В тот очень теплый, пасмурный вечер какой-то путник, сошедший в Барантене с гаврского поезда, шел быстрым шагом по тропинке в Круа-де-Мофра. Вся местность здесь изборождена долинами и покрыта холмами, железная дорога то взбегает на косогор, то ныряет в низину. Рядом с ней послушно бежит тропинка, и эти постоянные подъемы и спуски делают ее неудобной. Из-за безлюдья места тут кажутся особенно пустынными; скудные известковые земли остаются необработанными, вершины холмов покрыты лишь редкими купами дерев, а в узких лощинах одиноко журчат ручьи, осененные плакучими ивами. Попадаются тут и меловые холмы, уже и вовсе голые; длинной цепью растянулись бесплодные пригорки, словно навеки скованные мертвым молчанием.
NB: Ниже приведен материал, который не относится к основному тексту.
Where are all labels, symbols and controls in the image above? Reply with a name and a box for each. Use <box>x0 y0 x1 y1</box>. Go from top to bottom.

Путник, молодой сильный малый, ускорял шаги, будто хотел поскорее удалиться из этого сумрачного и унылого края.
В огороде возле дома путевого сторожа черпала воду из колодца рослая девушка лет восемнадцати, с толстыми губами, большими зеленоватыми глазами, низким лбом и тяжелыми светло-русыми волосами. Она не была красивой, у нее были широкие бедра и крепкие, как у парня, руки. Заметив путника, спускавшегося по тропинке, она выронила ведро и кинулась к решетчатой калитке в живой изгороди.
– Эй, Жак! – крикнула она.
Он поднял голову. То был молодой человек лет двадцати шести, высокий, смуглый, с темными вьющимися волосами, с красивым круглым и правильным лицом, которое портила только слишком тяжелая челюсть. Густые и шелковистые черные усы подчеркивали матовую бледность его лица. Гладко выбритые, нежные щеки придавали ему вид буржуа, но профессия машиниста уже наложила на него неизгладимый отпечаток – руки пожелтели от смазочного масла, хотя и были небольшие и пухлые.
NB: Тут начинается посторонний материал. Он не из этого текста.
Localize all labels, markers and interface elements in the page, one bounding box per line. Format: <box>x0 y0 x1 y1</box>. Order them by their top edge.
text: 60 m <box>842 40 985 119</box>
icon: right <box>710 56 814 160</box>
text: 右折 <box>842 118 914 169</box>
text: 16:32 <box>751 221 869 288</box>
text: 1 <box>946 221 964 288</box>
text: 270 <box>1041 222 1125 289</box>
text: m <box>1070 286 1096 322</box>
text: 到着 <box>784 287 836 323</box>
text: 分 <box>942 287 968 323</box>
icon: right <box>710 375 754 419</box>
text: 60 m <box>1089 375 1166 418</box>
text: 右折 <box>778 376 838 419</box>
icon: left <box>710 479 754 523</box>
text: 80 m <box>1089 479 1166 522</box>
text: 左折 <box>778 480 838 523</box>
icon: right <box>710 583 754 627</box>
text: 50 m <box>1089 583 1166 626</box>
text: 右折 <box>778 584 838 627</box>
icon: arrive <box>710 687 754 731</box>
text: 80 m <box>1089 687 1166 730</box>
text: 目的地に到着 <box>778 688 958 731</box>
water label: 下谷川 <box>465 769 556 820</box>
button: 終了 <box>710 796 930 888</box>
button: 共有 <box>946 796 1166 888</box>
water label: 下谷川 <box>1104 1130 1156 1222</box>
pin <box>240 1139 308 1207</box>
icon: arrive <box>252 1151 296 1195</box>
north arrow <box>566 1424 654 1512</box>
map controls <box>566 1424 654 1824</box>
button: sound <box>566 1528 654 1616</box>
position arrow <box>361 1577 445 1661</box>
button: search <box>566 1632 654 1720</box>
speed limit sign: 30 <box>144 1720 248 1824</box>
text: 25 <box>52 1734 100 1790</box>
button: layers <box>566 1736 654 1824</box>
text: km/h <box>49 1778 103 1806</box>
– Добрый вечер, Флора, – сказал он просто.
Но его большие черные глаза, усеянные золотистыми точками, сразу померкли, словно подернулись желтоватой дымкой. Веки дрогнули, и он отвел взгляд в сторону, ощутив какое-то мгновенное замешательство, неловкость, явно причинявшую ему страдание. Он даже непроизвольно отпрянул.
Флора не двигалась и смотрела прямо на него; она уловила эту дрожь, каждый раз охватывавшую его в присутствии женщины, дрожь, с которой он старался справиться. Лицо ее стало серьезным и печальным. Стараясь скрыть смущение, Жак спросил у девушки, дома ли ее мать, хотя знал, что та больна и не выходит на улицу; Флора молча кивнула и отошла в сторону, чтобы он мог пройти, потом, не говоря ни слова, горделивой походкой направилась к колодцу.
Быстрым шагом Жак пересек неширокий огород и вошел в дом. В просторной кухне – одновременно она служила столовой и жилой комнатой – одиноко сидела тетушка Фази, так он с детства привык называть мать Флоры; она откинулась на спинку соломенного стула, ноги ее были укутаны старой шалью. Тетушка Фази, урожденная Лантье, доводилась двоюродной сестрой его отцу: Жак был ее крестник, и она воспитывала мальчика с шести лет, после того как его родители неожиданно уехали из Плассана в Париж; позже она определила Жака в ремесленную школу. Он навсегда сохранил к крестной глубокую признательность и говорил, что только благодаря ей твердо стал на ноги. Жак два года прослужил на Орлеанской железной дороге, а потом стал машинистом первого класса Западных железных дорог; тем временем тетушка Фази вторично вышла замуж за путевого сторожа Мизара и вместе с двумя дочерьми от первого брака поселилась в этой забытой всеми дыре – Круа-де-Мофра. Ей было всего сорок пять лет, но, прежде красивая, рослая и сильная, она выглядела теперь шестидесятилетней старухой: исхудала, пожелтела, и ее все время бил озноб.